本文:
↓↓↓

図13に示された画面1300では、圃場において撮影された画像に、認識された実を表す枠が重畳されている。画面1300は、複数の枠を含み、当該複数の枠のそれぞれは、当該枠のサイズを表す数値(たとえば、「0.48」「0.51」など)が付記されている。
【0090】
図12に戻って、個数導出部206が実の個数の推定値および予測値の導出に利用する予測モデルは、次の式(3)として表される。
【0091】
f(x)=α1xone+α2xmulti …(3)
式(3)において、xoneは、第1認識部2051の認識結果を利用した、農作物の実の個数として算出される変数である。たとえば、学習用データ210に含まれる動画が複数のフレーム画像を含む場合、xoneは、当該複数のフレーム画像のそれぞれにおいて認識された実の個数の合計値である。また、予測対象の動画220が複数のフレーム画像を含む場合、xoneは、当該複数のフレーム画像のそれぞれにおいて認識された実の個数の合計値である。
【0092】
xmultiは、上述の式(2)に従ってxが求められたのと同様に、次の式(2A)に従って求められる。
【0093】
xmulti=pA+qB+rC+… …(2A)
式(2A)におけるA,B,C等の変数およびp,q,r等の定数は、それぞれ、式(2)について説明されたのと同様の変数および定数である。
【0094】
図12の例は、
図2の例に対して、予測モデルに利用する変数として農作物の実を1個ずつ認識する認識結果を利用する点で相違するが、それ以外の点、すなわち、推定値および予測値は
図2の例と同様に利用することができるため、重複する説明はここでは繰り返さない。

↑↑↑

課題 1:
実の個数の予測モデルについての本文をもとに、次の問いに答えよ。
(a) 画面1300の各枠に付記された数値は何を表すか。
(b) 予測対象の動画220が複数のフレーム画像を含む場合、xoneはどのような値か。
(c) xmultiはどの式に従って求められるか。
課題 2: 本文のうち「式(3)において、xoneは」で始まる段落を、主な事実を残して箇条書きに書き改めよ。

提供資料:
↓↓↓

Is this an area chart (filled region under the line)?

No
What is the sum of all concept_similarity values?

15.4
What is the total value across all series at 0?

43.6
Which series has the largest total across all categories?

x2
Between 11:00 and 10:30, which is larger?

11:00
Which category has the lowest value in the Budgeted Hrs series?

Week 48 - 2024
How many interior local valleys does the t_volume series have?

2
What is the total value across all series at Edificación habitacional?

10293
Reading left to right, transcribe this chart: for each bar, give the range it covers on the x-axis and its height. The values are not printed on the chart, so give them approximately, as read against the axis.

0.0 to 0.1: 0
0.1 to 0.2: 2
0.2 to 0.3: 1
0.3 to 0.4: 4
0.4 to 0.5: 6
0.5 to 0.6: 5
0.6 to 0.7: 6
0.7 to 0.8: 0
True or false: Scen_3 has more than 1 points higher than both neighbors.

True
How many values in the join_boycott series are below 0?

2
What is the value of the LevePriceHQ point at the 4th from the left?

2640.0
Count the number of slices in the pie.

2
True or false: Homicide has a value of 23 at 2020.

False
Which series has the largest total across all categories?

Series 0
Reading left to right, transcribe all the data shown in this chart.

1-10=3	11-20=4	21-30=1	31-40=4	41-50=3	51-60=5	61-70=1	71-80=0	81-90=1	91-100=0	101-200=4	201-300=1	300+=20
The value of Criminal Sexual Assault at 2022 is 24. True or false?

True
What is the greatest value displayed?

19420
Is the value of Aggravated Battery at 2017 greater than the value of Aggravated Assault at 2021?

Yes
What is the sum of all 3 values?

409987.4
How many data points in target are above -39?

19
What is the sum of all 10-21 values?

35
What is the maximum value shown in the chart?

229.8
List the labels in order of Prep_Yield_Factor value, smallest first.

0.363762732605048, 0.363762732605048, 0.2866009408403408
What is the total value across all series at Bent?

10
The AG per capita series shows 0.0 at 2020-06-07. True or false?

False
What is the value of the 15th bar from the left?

↑↑↑

解答 1:
(a) その枠のサイズ
(b) 複数のフレーム画像のそれぞれで認識された実の個数の合計値
(c) 式(2A)

解答 2:
- xoneは、第1認識部2051の認識結果を利用して、農作物の実の個数として算出される変数である。
- 学習用データ210の動画が複数のフレーム画像を含む場合、xoneは各フレーム画像で認識された実の個数の合計値である。
- 予測対象の動画220が複数のフレーム画像を含む場合も、xoneは各フレーム画像で認識された実の個数の合計値である。